4. The apparatus of claim 3 further including a boot coupled to said tower, and a high voltage coupler attached to said HV connector terminal, said boot and said HV coupler providing mechanical and electrical connection of said ignition apparatus to said spark plug.

5. The apparatus of claim 3 wherein said case includes a base wall, said tower projecting from a central region of an outer surface of said base wall.

6. The apparatus of claim 2 wherein said central core, said spool and said primary and secondary windings define a coil assembly, said case including a cavity in an interior thereof configured to receive said coil assembly, said case having an opening for access to said cavity, said apparatus further including a printed circuit board configured for direct connection to at least primary winding leads via plated through-apertures, said printed circuit board being disposed in said interior of said case intermediate said opening and said coil assembly.

7. The apparatus of claim 2 wherein said central core, said spool and said primary and secondary windings define a coil assembly, said case including a cavity in an interior thereof configured to receive said coil assembly, said case having an opening for access to said cavity, said apparatus further including potting material filling said opening of said cavity and trapping said coil assembly in said cavity.

8. The apparatus of claim 7 wherein said case further includes an end wall configured to close said opening.
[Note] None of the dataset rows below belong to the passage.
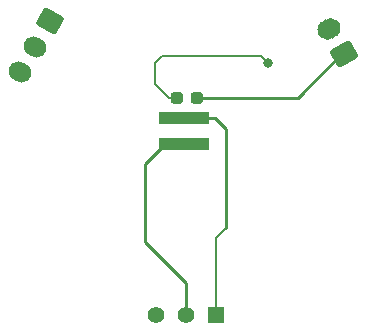
<source format=gbr>
%TF.GenerationSoftware,KiCad,Pcbnew,(6.0.8-1)-1*%
%TF.CreationDate,2022-11-30T21:43:59-05:00*%
%TF.ProjectId,Untitled,556e7469-746c-4656-942e-6b696361645f,rev?*%
%TF.SameCoordinates,Original*%
%TF.FileFunction,Copper,L1,Top*%
%TF.FilePolarity,Positive*%
%FSLAX46Y46*%
G04 Gerber Fmt 4.6, Leading zero omitted, Abs format (unit mm)*
G04 Created by KiCad (PCBNEW (6.0.8-1)-1) date 2022-11-30 21:43:59*
%MOMM*%
%LPD*%
G01*
G04 APERTURE LIST*
G04 Aperture macros list*
%AMRoundRect*
0 Rectangle with rounded corners*
0 $1 Rounding radius*
0 $2 $3 $4 $5 $6 $7 $8 $9 X,Y pos of 4 corners*
0 Add a 4 corners polygon primitive as box body*
4,1,4,$2,$3,$4,$5,$6,$7,$8,$9,$2,$3,0*
0 Add four circle primitives for the rounded corners*
1,1,$1+$1,$2,$3*
1,1,$1+$1,$4,$5*
1,1,$1+$1,$6,$7*
1,1,$1+$1,$8,$9*
0 Add four rect primitives between the rounded corners*
20,1,$1+$1,$2,$3,$4,$5,0*
20,1,$1+$1,$4,$5,$6,$7,0*
20,1,$1+$1,$6,$7,$8,$9,0*
20,1,$1+$1,$8,$9,$2,$3,0*%
%AMHorizOval*
0 Thick line with rounded ends*
0 $1 width*
0 $2 $3 position (X,Y) of the first rounded end (center of the circle)*
0 $4 $5 position (X,Y) of the second rounded end (center of the circle)*
0 Add line between two ends*
20,1,$1,$2,$3,$4,$5,0*
0 Add two circle primitives to create the rounded ends*
1,1,$1,$2,$3*
1,1,$1,$4,$5*%
G04 Aperture macros list end*
%TA.AperFunction,SMDPad,CuDef*%
%ADD10RoundRect,0.237500X-0.287500X-0.237500X0.287500X-0.237500X0.287500X0.237500X-0.287500X0.237500X0*%
%TD*%
%TA.AperFunction,SMDPad,CuDef*%
%ADD11R,4.300000X1.100000*%
%TD*%
%TA.AperFunction,ComponentPad*%
%ADD12RoundRect,0.250000X-0.327868X0.882115X-0.927868X-0.157115X0.327868X-0.882115X0.927868X0.157115X0*%
%TD*%
%TA.AperFunction,ComponentPad*%
%ADD13HorizOval,1.700000X-0.108253X0.062500X0.108253X-0.062500X0*%
%TD*%
%TA.AperFunction,ComponentPad*%
%ADD14R,1.397000X1.397000*%
%TD*%
%TA.AperFunction,ComponentPad*%
%ADD15C,1.397000*%
%TD*%
%TA.AperFunction,ComponentPad*%
%ADD16RoundRect,0.250000X0.949519X-0.144615X0.349519X0.894615X-0.949519X0.144615X-0.349519X-0.894615X0*%
%TD*%
%TA.AperFunction,ComponentPad*%
%ADD17HorizOval,1.700000X0.129904X0.075000X-0.129904X-0.075000X0*%
%TD*%
%TA.AperFunction,ViaPad*%
%ADD18C,0.800000*%
%TD*%
%TA.AperFunction,Conductor*%
%ADD19C,0.200000*%
%TD*%
%TA.AperFunction,Conductor*%
%ADD20C,0.250000*%
%TD*%
G04 APERTURE END LIST*
D10*
%TO.P,REF\u002A\u002A,1*%
%TO.N,N/C*%
X102865000Y-55200000D03*
%TO.P,REF\u002A\u002A,2*%
X104615000Y-55200000D03*
%TD*%
D11*
%TO.P,REF\u002A\u002A,1*%
%TO.N,N/C*%
X103490000Y-56910000D03*
%TO.P,REF\u002A\u002A,2*%
X103490000Y-59110000D03*
%TD*%
D12*
%TO.P,REF\u002A\u002A,1*%
%TO.N,N/C*%
X92095337Y-48672437D03*
D13*
%TO.P,REF\u002A\u002A,2*%
X90845337Y-50837501D03*
%TO.P,REF\u002A\u002A,3*%
X89595337Y-53002564D03*
%TD*%
D14*
%TO.P,REF\u002A\u002A,1*%
%TO.N,N/C*%
X106187500Y-73550100D03*
D15*
%TO.P,REF\u002A\u002A,2*%
X103647500Y-73550100D03*
%TO.P,REF\u002A\u002A,3*%
X101107500Y-73550100D03*
%TD*%
D16*
%TO.P,REF\u002A\u002A,1*%
%TO.N,N/C*%
X117000000Y-51500000D03*
D17*
%TO.P,REF\u002A\u002A,2*%
X115750000Y-49334936D03*
%TD*%
D18*
%TO.N,*%
X110600000Y-52200000D03*
%TD*%
D19*
%TO.N,*%
X110600000Y-52200000D02*
X110000000Y-51600000D01*
D20*
X100200000Y-67400000D02*
X103647500Y-70847500D01*
X101890000Y-59110000D02*
X100200000Y-60800000D01*
D19*
X106187500Y-67012500D02*
X106187500Y-73550100D01*
D20*
X103490000Y-56910000D02*
X106110000Y-56910000D01*
D19*
X101000000Y-54000000D02*
X102200000Y-55200000D01*
D20*
X113100000Y-55200000D02*
X116800000Y-51500000D01*
X116800000Y-51500000D02*
X117000000Y-51500000D01*
D19*
X110000000Y-51600000D02*
X101600000Y-51600000D01*
D20*
X103647500Y-70847500D02*
X103647500Y-73550100D01*
D19*
X102200000Y-55200000D02*
X102865000Y-55200000D01*
D20*
X103490000Y-59110000D02*
X101890000Y-59110000D01*
X106110000Y-56910000D02*
X107000000Y-57800000D01*
D19*
X101000000Y-52200000D02*
X101000000Y-54000000D01*
D20*
X104815000Y-55200000D02*
X113100000Y-55200000D01*
D19*
X101600000Y-51600000D02*
X101000000Y-52200000D01*
D20*
X100200000Y-60800000D02*
X100200000Y-67400000D01*
D19*
X107000000Y-66200000D02*
X106187500Y-67012500D01*
D20*
X107000000Y-57800000D02*
X107000000Y-66200000D01*
%TD*%
M02*

</source>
9. The apparatus of claim 2 wherein said central core, said spool and said primary and secondary windings define a coil assembly, said case including a cavity in an interior thereof configured to receive said coil assembly, said case having an opening for access to said cavity, said case further including a pocket defined in said interior separate from said cavity for said coil assembly, said pocket being configured to receive a printed circuit board configured for direct connection to at least primary winding leads via plated through-apertures, said pocket being proximate a low voltage connector body and having a third axis parallel to said first axis.

10. The apparatus of claim 9 wherein said cavity further includes a first potting material having a first thermal conductivity, said pocket further includes a second potting material having a second thermal conductivity different from said first thermal conductivity.

11. The apparatus of claim 10 further including a switch for selectively causing a primary current to flow through said primary winding, said switch being directly mounted to said printed circuit board.

12. The apparatus of claim 2 wherein said secondary winding is wound on said spool in a progressive winding pattern.

13. The apparatus of claim 2 wherein said secondary winding spool is configured to provide a plurality of axially spaced winding bays and wherein said secondary winding is wound on said spool in a segmented winding pattern.

14. The apparatus of claim 2 wherein said pencil coil transformer assembly is configured to repetitively generate said spark voltage during a single combustion event.